パラジウム炭触媒によるイソオキサゾール環の還元的開裂反応

抄録

When 5-(p-aminobenzamido)-3, 4-dimethylisoxazole was shaken in hydrogen, in the presence of palladium-carbon, absorption of one mole of hydrogen was observed. The structure (II) was assigned to the product, C₁₂H₁₅O₂N₃, on the basis of ultraviolet and infrared spectra. In confirmation of this structure, the product was converted into 2-(p-aminophenyl)-4, 5-dimethyl-6-pyrimidinol (VI) by heating with ethanolic potassium hydroxide, aqueous ammonia, hydrazine hydrate, or 33% acetic acid. In some of these reactions, hydrolysis of the compound (II) took place simultaneously, giving ammonia, carbon dioxide, p-aminobenzamide, and methyl ethyl ketone as the end products.

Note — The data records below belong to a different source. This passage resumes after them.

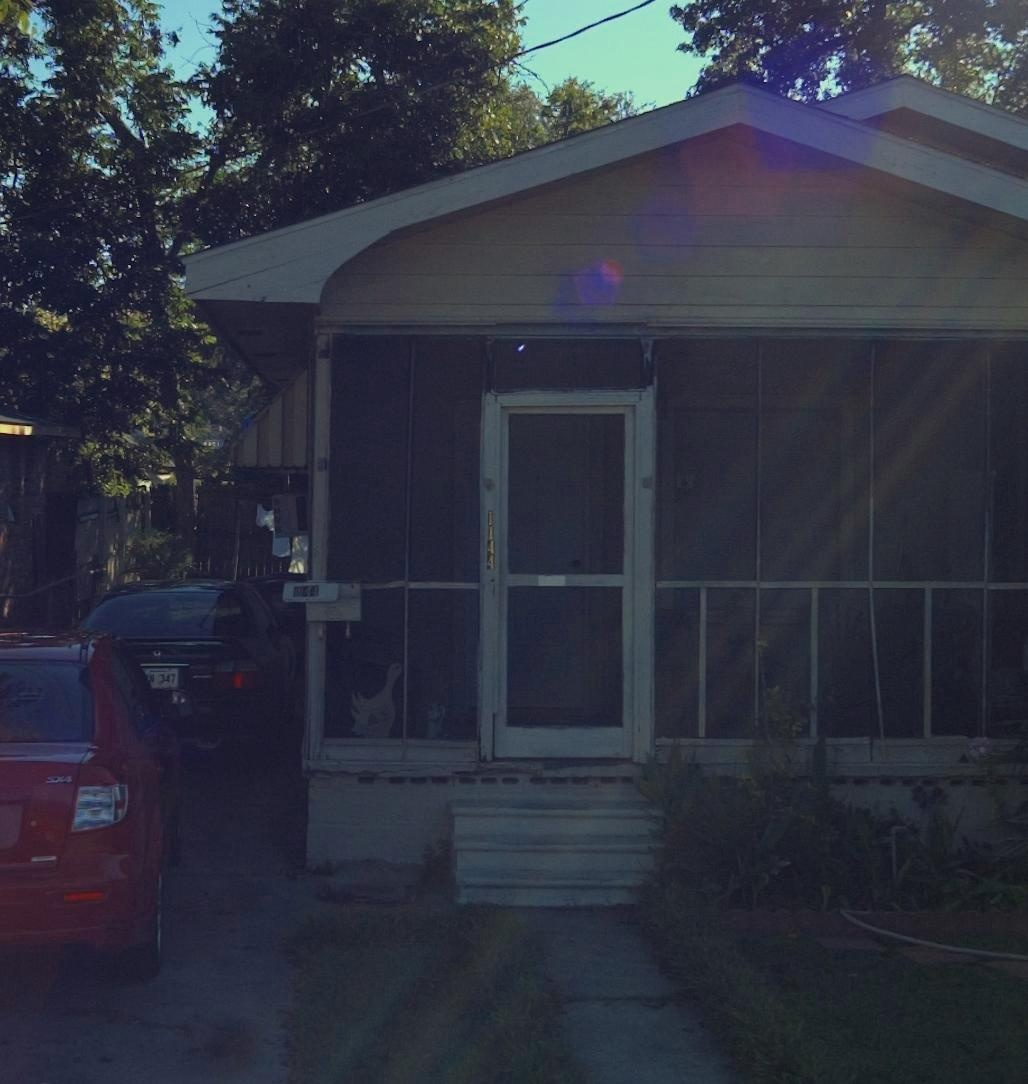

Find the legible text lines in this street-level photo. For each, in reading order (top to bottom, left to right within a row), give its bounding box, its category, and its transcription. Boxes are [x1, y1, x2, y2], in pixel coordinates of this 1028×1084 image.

[486, 508, 496, 571] StreetNumber: 1144
[293, 585, 320, 598] StreetNumber: 1144
[158, 672, 177, 685] None: 347\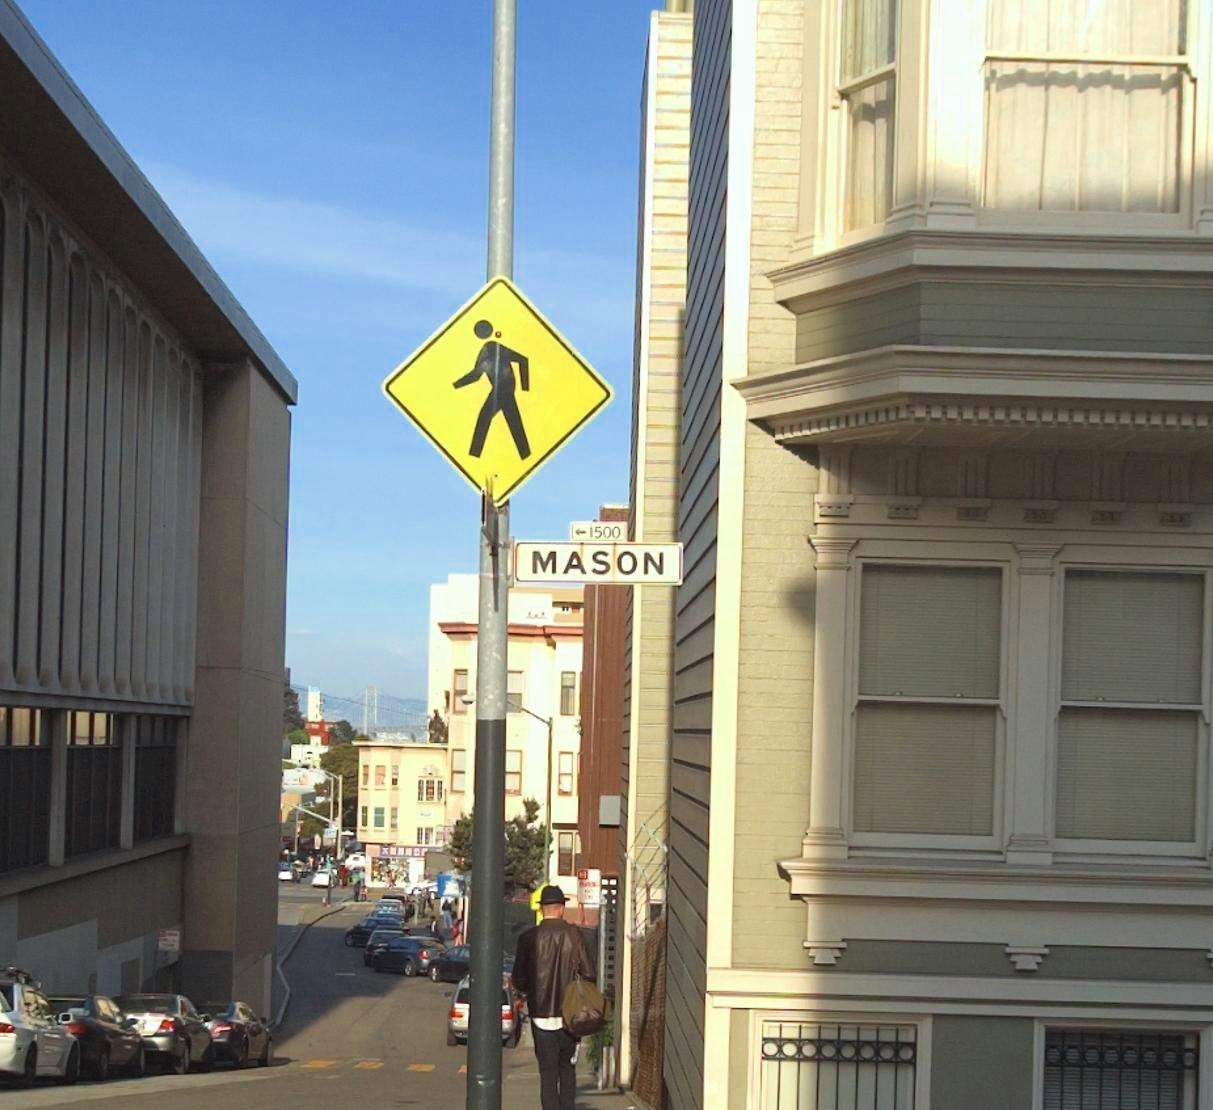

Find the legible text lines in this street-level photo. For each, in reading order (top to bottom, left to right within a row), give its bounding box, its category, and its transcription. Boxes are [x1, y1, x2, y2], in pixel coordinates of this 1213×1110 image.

[572, 523, 625, 542] StreetNumberRange: <-1500
[529, 547, 667, 578] StreetName: MASON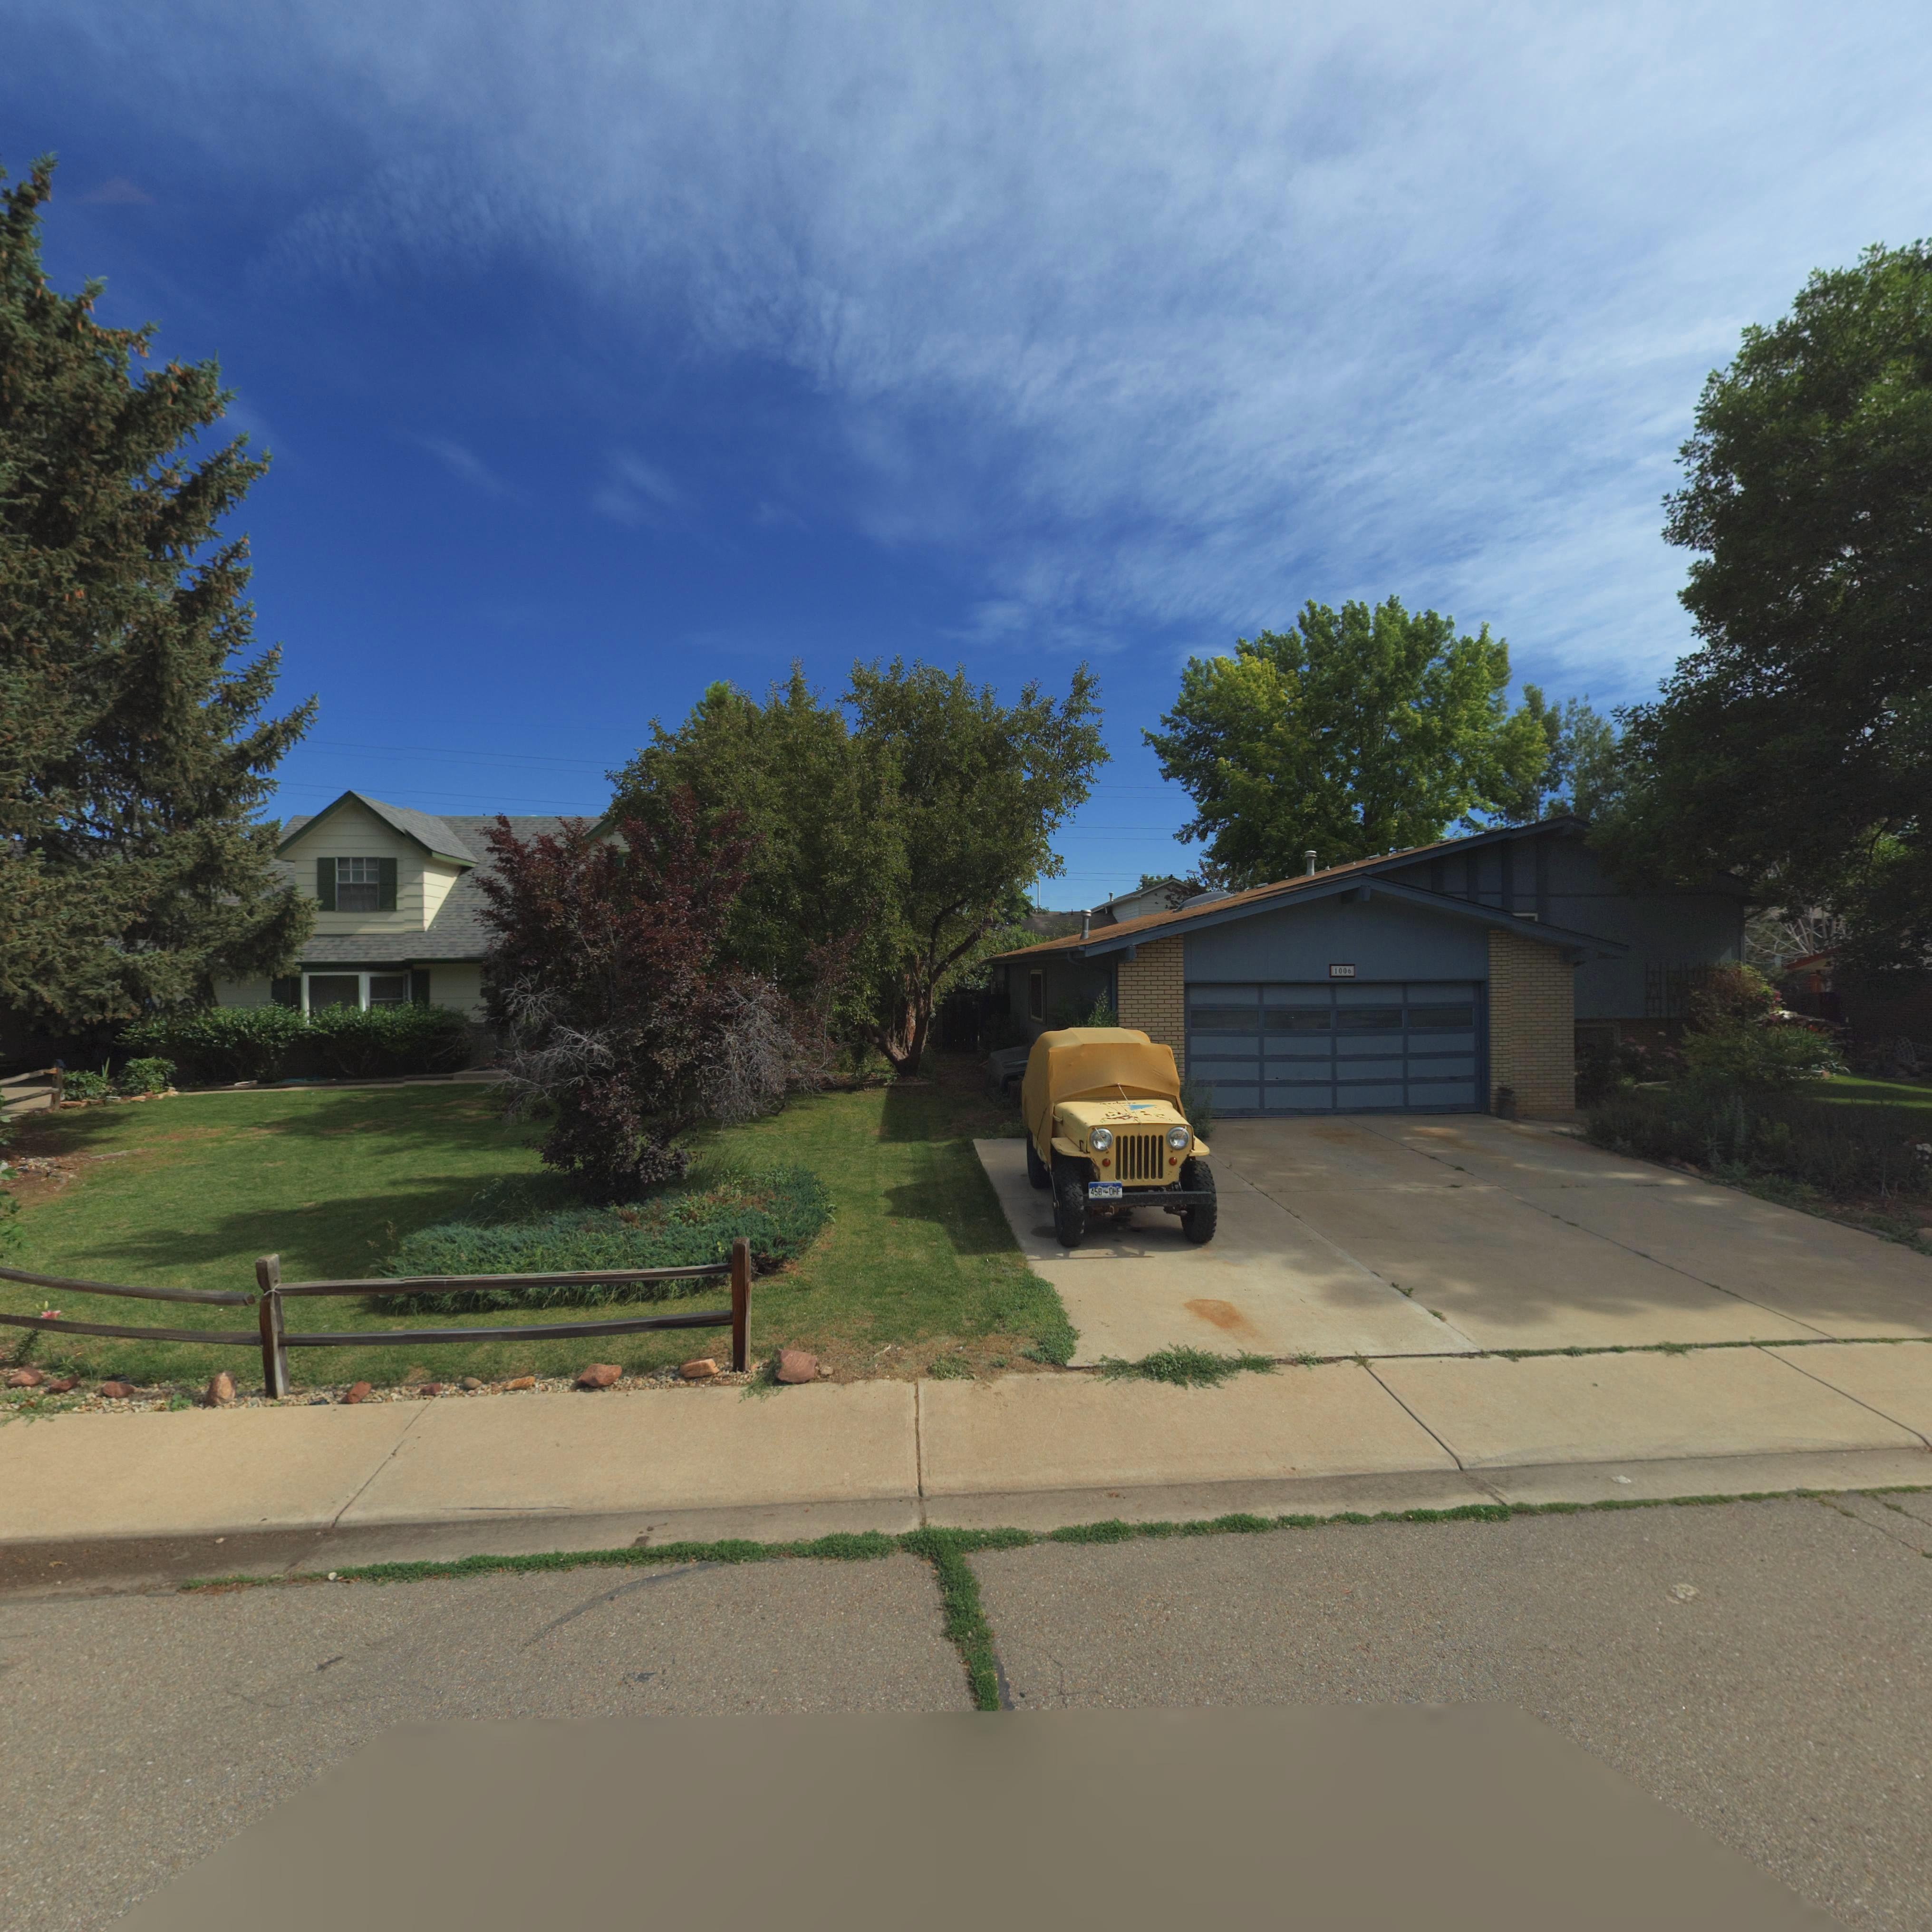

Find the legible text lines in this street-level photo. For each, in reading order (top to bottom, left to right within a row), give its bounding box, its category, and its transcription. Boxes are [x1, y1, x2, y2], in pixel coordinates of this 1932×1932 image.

[1334, 967, 1351, 974] StreetNumber: 1006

Lithium aluminum hydride reduction of the compound (II) afforded 3-methyl-4-(p-aminobenzylamino)-2-butanol (VII), as shown by synthesis.
Thus it was found that the catalytic reduction of 5-(p-aminobenzamido)-3, 4-dimethylisoxazole over palladium-carbon led to cleavage of the ring rather than formation of an isoxazoline derivative.